» **Lavoro richiesto**: Trascrivi i record partendo dalla riga che contiene "family: Formicidae" e fermandoti dopo quella che contiene "scientific name: Sturnella loyca", rinominando "kingdom" in "regno" e lasciando invariato tutto il resto.

» **Record estratti**:
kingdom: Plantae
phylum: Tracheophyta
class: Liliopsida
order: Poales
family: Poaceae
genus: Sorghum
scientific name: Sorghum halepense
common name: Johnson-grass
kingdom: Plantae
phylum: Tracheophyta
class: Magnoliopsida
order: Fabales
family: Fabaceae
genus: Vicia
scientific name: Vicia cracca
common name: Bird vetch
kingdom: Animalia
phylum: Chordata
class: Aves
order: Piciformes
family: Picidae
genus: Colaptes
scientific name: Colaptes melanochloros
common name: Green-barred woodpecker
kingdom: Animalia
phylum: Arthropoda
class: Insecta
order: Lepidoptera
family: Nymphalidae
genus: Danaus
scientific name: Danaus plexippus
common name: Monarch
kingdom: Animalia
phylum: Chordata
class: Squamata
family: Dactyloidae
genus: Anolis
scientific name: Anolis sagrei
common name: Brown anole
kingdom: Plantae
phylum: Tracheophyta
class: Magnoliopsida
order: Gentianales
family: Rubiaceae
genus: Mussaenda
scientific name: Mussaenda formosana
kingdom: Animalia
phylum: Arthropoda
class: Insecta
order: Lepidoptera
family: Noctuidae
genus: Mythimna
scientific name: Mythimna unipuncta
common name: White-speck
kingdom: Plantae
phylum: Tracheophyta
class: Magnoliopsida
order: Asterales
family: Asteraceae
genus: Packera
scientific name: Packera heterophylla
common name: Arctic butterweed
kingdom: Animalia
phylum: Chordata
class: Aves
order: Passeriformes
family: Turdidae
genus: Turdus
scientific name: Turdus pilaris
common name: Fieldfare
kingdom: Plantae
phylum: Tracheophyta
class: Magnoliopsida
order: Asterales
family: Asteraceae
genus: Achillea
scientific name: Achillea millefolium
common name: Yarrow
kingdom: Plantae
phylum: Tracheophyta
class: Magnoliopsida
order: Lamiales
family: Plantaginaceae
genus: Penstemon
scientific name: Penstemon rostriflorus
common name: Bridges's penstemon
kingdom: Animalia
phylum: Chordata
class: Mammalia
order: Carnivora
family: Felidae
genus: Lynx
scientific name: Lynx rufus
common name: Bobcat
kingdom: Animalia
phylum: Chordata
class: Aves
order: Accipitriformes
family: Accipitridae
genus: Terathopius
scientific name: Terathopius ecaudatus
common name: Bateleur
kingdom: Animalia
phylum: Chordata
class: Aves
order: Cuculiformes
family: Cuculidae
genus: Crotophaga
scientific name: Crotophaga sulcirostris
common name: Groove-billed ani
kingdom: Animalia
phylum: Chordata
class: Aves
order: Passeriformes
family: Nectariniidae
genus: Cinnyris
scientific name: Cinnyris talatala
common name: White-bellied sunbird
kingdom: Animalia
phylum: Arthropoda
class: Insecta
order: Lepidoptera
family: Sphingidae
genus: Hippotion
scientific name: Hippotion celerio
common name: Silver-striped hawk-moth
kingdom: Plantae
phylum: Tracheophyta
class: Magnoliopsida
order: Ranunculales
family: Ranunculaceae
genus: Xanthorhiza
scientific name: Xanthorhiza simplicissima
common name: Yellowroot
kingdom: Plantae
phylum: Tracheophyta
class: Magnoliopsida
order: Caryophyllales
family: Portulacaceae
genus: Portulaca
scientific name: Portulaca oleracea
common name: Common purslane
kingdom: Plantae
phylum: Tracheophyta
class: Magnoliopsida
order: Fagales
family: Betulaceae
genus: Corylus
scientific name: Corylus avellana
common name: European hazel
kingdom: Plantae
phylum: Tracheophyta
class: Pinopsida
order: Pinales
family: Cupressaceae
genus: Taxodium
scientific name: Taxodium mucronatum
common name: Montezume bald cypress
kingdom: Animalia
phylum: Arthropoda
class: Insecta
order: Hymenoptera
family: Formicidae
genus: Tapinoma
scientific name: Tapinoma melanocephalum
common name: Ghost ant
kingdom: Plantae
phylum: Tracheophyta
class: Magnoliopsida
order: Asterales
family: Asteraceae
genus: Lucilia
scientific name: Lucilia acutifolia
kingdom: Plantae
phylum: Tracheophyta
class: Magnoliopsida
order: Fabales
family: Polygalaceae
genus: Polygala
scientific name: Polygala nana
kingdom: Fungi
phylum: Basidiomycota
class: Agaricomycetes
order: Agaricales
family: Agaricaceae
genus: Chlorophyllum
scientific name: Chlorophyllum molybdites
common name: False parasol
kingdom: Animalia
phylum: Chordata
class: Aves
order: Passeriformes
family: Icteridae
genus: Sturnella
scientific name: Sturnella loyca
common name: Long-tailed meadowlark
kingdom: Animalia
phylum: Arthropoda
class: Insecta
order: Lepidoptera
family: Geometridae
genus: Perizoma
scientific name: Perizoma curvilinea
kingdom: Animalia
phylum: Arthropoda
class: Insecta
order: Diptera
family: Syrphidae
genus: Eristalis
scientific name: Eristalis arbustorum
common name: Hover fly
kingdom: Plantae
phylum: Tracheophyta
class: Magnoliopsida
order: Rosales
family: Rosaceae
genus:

» **Soluzione del compito**:
family: Formicidae
genus: Tapinoma
scientific name: Tapinoma melanocephalum
common name: Ghost ant
regno: Plantae
phylum: Tracheophyta
class: Magnoliopsida
order: Asterales
family: Asteraceae
genus: Lucilia
scientific name: Lucilia acutifolia
regno: Plantae
phylum: Tracheophyta
class: Magnoliopsida
order: Fabales
family: Polygalaceae
genus: Polygala
scientific name: Polygala nana
regno: Fungi
phylum: Basidiomycota
class: Agaricomycetes
order: Agaricales
family: Agaricaceae
genus: Chlorophyllum
scientific name: Chlorophyllum molybdites
common name: False parasol
regno: Animalia
phylum: Chordata
class: Aves
order: Passeriformes
family: Icteridae
genus: Sturnella
scientific name: Sturnella loyca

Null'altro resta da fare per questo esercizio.